All too often Drs get away with spewing off a bunch of medical gibberish -- leaving the patient not only feeling overwhelmed, but also very confused.  It is very important that you leave your appointment feeling confident that you understand your results.

"Normal"  "Abnormal"...It's all relative, isn't it?



  1. All too often we leave the drs office feeling so overwhelmed and very confused. Your blog has helped me so much in how I deal with drs. I am now not afraid to ask questions and make the drs spend a little more time explaining stuff.
    Thank you very much for your attitude and information!

  2. I noticed you mentioned optic nerve tumors well at the NF beach day last week here in southern California I met a girl with one. It was treated by chemotherapy and I was thinking oh crap she has leukaemia. Some forms of leukaemia are common in NF but just a optic glioma. This girl 7-9 years old had lost a lot of hair and I was going to ask here parents if I could get tested as a bone marrow match.

    1. I was at the beach day as well and the same thing occurred to me. My daughter has an optic glioma, so I'm always wondering.

  3. Thanks so much for your insight. As a Rn and a mom of a 12yr old daughter with NF, " the normalcy" is what I focus on daily. I always analyze and obtain reports, and I totally panicked when I read hers.

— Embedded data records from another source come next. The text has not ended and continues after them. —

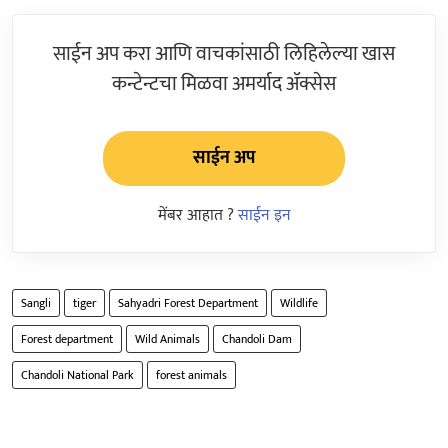
साईन अप करा आणि वाचकांसाठी लिहिलेल्या खास
कन्टेन्टचा मिळवा अमर्याद ॲक्सेस
साईन अप
मेंबर आहात ?
साईन इन
Sangli
tiger
Sahyadri Forest Department
Wildlife
Forest department
Wild Animals
Chandoli Dam
Chandoli National Park
forest animals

Thanks Again for sharing!

  4. i have nf1 and my 2 boys have optic nerve tumors one has it on his left and the other has it on both side's he is going through chemo therapy not working well atm and my other might have to go through it soon to its hard not to think about it all the time and talk about it cause its upsetting

  5. Interesting I was told I had Dandy Walker because Enlarged 4th Ventricles ,Now I read that Enlarged and Underdeveloped ventricles are VERY TYPICAL for people with NF1. Great to know but when will the doctors know this.Kansas doctors are truly Dumb,Oh this was in Kansas City at KU med I was told this.Then the doctor said I have probably been retarded my whole life I just never knew.I never went back,He said everyone with NF is retarded.

    1. Your doctor is horrible. Saying that everyone with NF is retarded...That's not a doctor...That's a monster!